Bug 206128

Summary: vmstat -z is truncated when stdout is not terminal
Product: Base System Reporter: Jan Beich <jbeich>
Component: binAssignee: Phil Shafer <phil>
Status: Closed FIXED    
Severity: Affects Some People CC: allanjude, fk, markj, ngie, phil, rodrigc
Priority: --- Keywords: regression
Version: CURRENT   
Hardware: Any   
OS: Any   
Attachments:
Description Flags
vmstat: Prevent output truncation when piping zone statistics
none
File created with "script vmstat-working vmstat -z"
none
File created with "script vmstat-not-working sh -c 'vmstat -z | cat'" none

Description Jan Beich freebsd_committer freebsd_triage 2016-01-11 10:01:53 UTC
After base r291090 non-libxo output for -z option is unreliable.

$ vmstat -z | wc -l
     113

$ vmstat -z | tail -3
16384:                16384,      0,       6,       6,  368241,   0,   0
16384:                16384,      0,       1,       5,    1088,   0,   0
32768:         

$ script -q vmstat.out vmstat -z
[snipped]

$ wc -l vmstat.out
     326 vmstat.out

$ fgrep -m1 32768: vmstat.out
32768:                32768,      0,       0,       0,       0,   0,   0
Comment 1 Jan Beich freebsd_committer freebsd_triage 2016-01-11 10:29:17 UTC
Only happens with MALLOC_CONF=junk:false, see malloc(3) and MALLOC_PRODUCTION.
Comment 2 Mark Johnston freebsd_committer freebsd_triage 2016-01-15 18:00:43 UTC
I've noticed this too, but only on some of my systems. The output ends in the same place, i.e., after we start printing the 32KB malloc bucket stats. It does not occur if vmstat's stdout is a terminal.

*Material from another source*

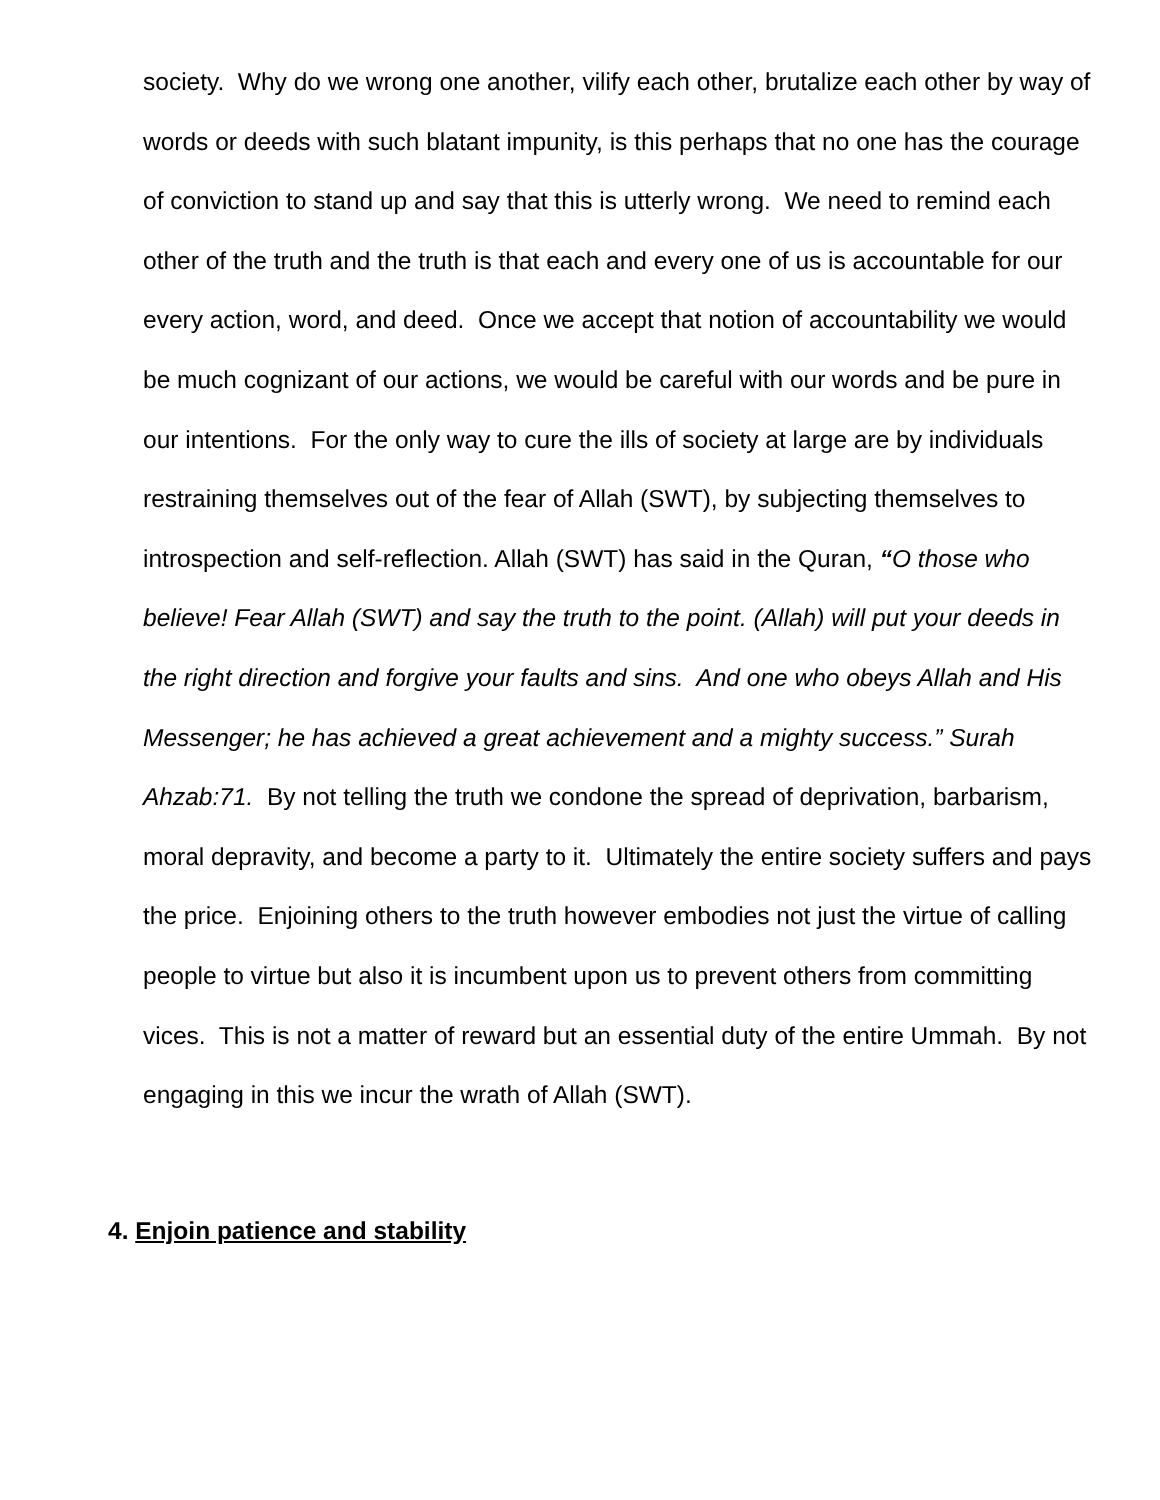society. Why do we wrong one another, vilify each other, brutalize each other by way of words or deeds with such blatant impunity, is this perhaps that no one has the courage of conviction to stand up and say that this is utterly wrong. We need to remind each other of the truth and the truth is that each and every one of us is accountable for our every action, word, and deed. Once we accept that notion of accountability we would be much cognizant of our actions, we would be careful with our words and be pure in our intentions. For the only way to cure the ills of society at large are by individuals restraining themselves out of the fear of Allah (SWT), by subjecting themselves to introspection and self-reflection. Allah (SWT) has said in the Quran, “O those who believe! Fear Allah (SWT) and say the truth to the point. (Allah) will put your deeds in the right direction and forgive your faults and sins. And one who obeys Allah and His Messenger; he has achieved a great achievement and a mighty success.” Surah Ahzab:71. By not telling the truth we condone the spread of deprivation, barbarism, moral depravity, and become a party to it. Ultimately the entire society suffers and pays the price. Enjoining others to the truth however embodies not just the virtue of calling people to virtue but also it is incumbent upon us to prevent others from committing vices. This is not a matter of reward but an essential duty of the entire Ummah. By not engaging in this we incur the wrath of Allah (SWT).
4. Enjoin patience and stability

I haven't dug into this very deeply yet, but I noticed that removing the field width for the zone name makes the problem go away:

1528                 xo_open_instance("zone");
1529                 xo_emit("{d:name/%-20s}{ke:name/%s} {:size/%6" PRIu64 "}, "
1530                         "{:limit/%6" PRIu64 "},{:used/%8" PRIu64 "},"
1531                         "{:free/%8" PRIu64 "},{:requests/%8" PRIu64 "},"
1532                         "{:fail/%4" PRIu64 "},{:sleep/%4" PRIu64 "}\n", name,

So this seems like a libxo bug.
Comment 3 Fabian Keil 2016-05-22 15:04:24 UTC
Created attachment 170546 [details]
vmstat: Prevent output truncation when piping zone statistics

The attached patch works around the issue by frequently calling xo_flush().
Comment 4 Enji Cooper freebsd_committer freebsd_triage 2016-05-22 18:24:28 UTC
Adding phil@ for feedback on unexpected behavior with libxo not flushing quickly when the buffer is full.
Comment 5 Phil Shafer freebsd_committer freebsd_triage 2016-05-22 18:52:33 UTC
I'll take a look tonight.

Thanks,
 Phil
Comment 6 Phil Shafer freebsd_committer freebsd_triage 2016-05-22 19:06:43 UTC
No luck reproducing this, even with MALLOC_CONF=junk:false.  I'll dig more later tonight.  What grn are you seeing this at?

Thanks,
 Phil
Comment 7 Fabian Keil 2016-05-26 09:47:52 UTC
After reverting the patch again, I still see the problem with
a system based on 11-CURRENT r300376.

You could try running:

while vmstat -z | wc -c; do sleep 60; done

and wait until it prints 8192 which indicates a truncation.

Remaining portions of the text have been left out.